• [Exercise description]
Each line of the listing that contains "рассмотрения" should be found and copied.
Provided data section start
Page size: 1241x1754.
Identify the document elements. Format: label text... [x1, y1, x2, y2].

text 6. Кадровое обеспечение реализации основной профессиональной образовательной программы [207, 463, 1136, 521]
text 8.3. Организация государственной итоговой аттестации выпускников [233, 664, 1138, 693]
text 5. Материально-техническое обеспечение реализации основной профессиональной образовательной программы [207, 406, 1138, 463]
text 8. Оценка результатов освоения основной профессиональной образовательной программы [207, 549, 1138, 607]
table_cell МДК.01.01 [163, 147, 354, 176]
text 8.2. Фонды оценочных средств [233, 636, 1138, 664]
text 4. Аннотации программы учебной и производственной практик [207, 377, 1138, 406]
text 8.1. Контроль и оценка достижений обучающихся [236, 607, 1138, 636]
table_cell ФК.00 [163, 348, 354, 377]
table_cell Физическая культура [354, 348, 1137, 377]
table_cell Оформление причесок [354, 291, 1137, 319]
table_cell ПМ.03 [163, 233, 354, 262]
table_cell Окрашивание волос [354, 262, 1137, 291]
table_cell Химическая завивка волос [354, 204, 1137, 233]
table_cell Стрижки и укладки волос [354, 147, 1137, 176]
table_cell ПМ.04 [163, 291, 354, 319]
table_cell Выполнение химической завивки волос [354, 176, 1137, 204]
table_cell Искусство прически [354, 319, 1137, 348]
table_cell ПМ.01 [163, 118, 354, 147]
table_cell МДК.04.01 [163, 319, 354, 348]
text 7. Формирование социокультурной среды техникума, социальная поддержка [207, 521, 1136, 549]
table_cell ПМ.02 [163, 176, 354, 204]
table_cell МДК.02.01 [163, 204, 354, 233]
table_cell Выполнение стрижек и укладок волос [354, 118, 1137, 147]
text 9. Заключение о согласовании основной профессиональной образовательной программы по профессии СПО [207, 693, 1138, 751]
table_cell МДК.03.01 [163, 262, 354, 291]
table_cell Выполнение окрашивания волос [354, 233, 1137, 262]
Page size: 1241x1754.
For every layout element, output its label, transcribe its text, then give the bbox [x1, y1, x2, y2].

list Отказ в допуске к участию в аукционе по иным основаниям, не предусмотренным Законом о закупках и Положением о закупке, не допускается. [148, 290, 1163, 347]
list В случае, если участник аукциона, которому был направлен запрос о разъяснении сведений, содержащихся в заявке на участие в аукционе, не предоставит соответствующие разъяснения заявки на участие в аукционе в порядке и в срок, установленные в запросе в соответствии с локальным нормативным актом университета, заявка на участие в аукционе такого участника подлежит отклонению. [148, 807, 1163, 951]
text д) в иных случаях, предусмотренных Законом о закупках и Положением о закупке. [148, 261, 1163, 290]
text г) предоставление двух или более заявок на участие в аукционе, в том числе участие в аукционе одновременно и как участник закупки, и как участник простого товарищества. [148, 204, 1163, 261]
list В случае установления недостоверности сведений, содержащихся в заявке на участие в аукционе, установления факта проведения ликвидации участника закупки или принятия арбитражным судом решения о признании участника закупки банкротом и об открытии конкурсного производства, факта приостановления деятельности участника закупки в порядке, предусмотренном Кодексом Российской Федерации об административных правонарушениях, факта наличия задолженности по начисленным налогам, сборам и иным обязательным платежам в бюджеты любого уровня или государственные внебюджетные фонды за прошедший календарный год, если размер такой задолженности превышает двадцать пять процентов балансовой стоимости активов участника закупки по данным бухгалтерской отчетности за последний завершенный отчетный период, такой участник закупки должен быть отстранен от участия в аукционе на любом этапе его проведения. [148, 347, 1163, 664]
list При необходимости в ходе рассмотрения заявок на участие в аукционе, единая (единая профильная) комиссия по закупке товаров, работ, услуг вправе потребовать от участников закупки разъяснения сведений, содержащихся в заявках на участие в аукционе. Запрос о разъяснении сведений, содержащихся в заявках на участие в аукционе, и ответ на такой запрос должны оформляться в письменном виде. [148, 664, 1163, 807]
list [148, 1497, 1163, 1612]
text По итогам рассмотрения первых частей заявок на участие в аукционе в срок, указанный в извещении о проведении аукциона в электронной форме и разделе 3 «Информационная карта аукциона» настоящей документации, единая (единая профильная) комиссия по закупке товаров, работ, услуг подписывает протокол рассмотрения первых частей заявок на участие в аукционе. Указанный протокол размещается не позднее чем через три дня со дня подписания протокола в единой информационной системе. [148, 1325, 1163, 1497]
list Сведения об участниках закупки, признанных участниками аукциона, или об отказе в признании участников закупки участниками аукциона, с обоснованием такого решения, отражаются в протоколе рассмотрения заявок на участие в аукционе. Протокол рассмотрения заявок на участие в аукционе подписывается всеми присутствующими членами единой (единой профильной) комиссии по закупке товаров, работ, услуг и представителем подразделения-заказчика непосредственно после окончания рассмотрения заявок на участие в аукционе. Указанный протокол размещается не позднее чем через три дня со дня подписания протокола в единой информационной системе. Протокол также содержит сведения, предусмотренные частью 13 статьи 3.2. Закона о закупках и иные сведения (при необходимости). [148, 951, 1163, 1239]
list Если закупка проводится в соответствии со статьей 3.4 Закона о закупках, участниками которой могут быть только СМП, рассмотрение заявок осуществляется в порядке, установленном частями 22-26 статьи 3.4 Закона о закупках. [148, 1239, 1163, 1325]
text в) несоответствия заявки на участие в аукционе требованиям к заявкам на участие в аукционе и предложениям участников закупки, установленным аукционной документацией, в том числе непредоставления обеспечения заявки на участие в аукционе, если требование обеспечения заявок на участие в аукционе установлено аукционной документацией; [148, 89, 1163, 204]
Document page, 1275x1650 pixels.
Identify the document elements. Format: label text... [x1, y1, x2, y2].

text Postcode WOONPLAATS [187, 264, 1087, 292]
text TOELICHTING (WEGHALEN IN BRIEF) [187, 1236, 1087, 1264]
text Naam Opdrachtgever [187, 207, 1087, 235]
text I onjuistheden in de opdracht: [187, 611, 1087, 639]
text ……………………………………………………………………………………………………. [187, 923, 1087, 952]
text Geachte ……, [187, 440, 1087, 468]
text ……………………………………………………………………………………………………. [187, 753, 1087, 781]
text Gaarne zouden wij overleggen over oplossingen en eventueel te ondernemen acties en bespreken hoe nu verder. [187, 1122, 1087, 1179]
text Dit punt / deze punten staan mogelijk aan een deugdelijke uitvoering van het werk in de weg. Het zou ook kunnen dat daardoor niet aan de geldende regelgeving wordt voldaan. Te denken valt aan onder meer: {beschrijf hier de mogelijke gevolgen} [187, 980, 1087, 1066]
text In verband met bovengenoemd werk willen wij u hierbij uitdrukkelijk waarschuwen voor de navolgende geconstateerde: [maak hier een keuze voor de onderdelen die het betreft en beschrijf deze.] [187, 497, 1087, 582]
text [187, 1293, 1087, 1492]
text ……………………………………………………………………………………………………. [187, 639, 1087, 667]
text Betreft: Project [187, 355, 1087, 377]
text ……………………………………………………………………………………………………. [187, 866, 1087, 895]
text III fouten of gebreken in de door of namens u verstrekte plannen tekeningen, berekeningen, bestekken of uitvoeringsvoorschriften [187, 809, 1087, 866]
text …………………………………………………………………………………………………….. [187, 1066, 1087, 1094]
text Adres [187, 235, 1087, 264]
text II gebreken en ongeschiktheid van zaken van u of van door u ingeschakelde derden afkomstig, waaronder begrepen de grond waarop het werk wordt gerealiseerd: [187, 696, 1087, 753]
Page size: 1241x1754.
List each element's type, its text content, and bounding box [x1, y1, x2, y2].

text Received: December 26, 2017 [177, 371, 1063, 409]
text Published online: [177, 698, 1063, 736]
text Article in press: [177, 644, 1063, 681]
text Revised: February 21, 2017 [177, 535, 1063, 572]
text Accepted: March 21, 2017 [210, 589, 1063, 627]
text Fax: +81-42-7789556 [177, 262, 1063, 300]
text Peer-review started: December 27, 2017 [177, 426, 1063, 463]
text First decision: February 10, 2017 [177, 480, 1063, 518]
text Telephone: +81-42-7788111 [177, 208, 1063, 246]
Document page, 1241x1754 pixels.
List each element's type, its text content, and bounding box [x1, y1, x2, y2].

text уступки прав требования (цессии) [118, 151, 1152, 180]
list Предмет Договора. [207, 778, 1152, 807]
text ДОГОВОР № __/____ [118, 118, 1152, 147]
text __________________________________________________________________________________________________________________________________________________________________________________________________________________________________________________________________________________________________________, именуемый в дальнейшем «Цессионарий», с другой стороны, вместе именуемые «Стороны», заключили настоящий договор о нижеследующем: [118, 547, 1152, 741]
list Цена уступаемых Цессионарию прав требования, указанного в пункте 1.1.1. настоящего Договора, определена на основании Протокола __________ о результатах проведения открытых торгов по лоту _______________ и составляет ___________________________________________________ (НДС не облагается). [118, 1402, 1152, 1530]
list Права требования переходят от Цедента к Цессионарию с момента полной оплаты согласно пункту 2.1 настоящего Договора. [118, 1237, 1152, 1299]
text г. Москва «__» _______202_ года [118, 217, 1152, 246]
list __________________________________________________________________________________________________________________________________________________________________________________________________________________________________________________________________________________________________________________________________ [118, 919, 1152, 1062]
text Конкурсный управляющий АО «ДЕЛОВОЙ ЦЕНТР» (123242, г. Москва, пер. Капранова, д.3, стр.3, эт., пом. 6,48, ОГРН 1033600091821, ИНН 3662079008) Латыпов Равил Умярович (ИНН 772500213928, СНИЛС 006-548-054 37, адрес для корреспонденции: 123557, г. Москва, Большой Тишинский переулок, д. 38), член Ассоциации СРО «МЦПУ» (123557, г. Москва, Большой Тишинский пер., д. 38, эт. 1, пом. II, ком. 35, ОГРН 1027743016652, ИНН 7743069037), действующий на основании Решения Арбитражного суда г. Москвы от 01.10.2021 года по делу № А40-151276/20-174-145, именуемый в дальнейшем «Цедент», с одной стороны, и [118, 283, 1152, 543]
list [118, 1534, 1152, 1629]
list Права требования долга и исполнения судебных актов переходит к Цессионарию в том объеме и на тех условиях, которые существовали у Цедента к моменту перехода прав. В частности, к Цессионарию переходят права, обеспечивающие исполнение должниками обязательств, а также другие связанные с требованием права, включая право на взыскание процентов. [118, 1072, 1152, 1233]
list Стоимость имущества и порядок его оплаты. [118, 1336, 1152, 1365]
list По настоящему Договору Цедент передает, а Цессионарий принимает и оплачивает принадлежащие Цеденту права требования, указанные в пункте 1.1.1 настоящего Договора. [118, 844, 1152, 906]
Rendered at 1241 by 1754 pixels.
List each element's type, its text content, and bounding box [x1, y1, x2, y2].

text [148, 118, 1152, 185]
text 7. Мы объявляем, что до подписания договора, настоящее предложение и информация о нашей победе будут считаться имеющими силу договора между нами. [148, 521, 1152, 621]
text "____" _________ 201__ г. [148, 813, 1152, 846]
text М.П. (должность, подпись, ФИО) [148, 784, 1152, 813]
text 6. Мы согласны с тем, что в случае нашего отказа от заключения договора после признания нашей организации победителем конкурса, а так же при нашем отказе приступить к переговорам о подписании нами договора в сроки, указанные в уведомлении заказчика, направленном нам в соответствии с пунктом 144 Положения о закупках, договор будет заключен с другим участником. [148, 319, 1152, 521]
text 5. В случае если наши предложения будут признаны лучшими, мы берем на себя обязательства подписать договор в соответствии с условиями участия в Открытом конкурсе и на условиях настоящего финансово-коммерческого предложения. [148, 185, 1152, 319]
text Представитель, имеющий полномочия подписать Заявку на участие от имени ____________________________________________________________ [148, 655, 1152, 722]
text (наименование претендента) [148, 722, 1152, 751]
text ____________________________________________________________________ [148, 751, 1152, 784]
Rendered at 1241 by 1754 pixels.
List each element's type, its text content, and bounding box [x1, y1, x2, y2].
Provided data section end
• [Output of the exercise]
list При необходимости в ходе рассмотрения заявок на участие в аукционе, единая (единая профильная) комиссия по закупке товаров, работ, услуг вправе потребовать от участников закупки разъяснения сведений, содержащихся в заявках на участие в аукционе. Запрос о разъяснении сведений, содержащихся в заявках на участие в аукционе, и ответ на такой запрос должны оформляться в письменном виде. [148, 664, 1163, 807]
text По итогам рассмотрения первых частей заявок на участие в аукционе в срок, указанный в извещении о проведении аукциона в электронной форме и разделе 3 «Информационная карта аукциона» настоящей документации, единая (единая профильная) комиссия по закупке товаров, работ, услуг подписывает протокол рассмотрения первых частей заявок на участие в аукционе. Указанный протокол размещается не позднее чем через три дня со дня подписания протокола в единой информационной системе. [148, 1325, 1163, 1497]
list Сведения об участниках закупки, признанных участниками аукциона, или об отказе в признании участников закупки участниками аукциона, с обоснованием такого решения, отражаются в протоколе рассмотрения заявок на участие в аукционе. Протокол рассмотрения заявок на участие в аукционе подписывается всеми присутствующими членами единой (единой профильной) комиссии по закупке товаров, работ, услуг и представителем подразделения-заказчика непосредственно после окончания рассмотрения заявок на участие в аукционе. Указанный протокол размещается не позднее чем через три дня со дня подписания протокола в единой информационной системе. Протокол также содержит сведения, предусмотренные частью 13 статьи 3.2. Закона о закупках и иные сведения (при необходимости). [148, 951, 1163, 1239]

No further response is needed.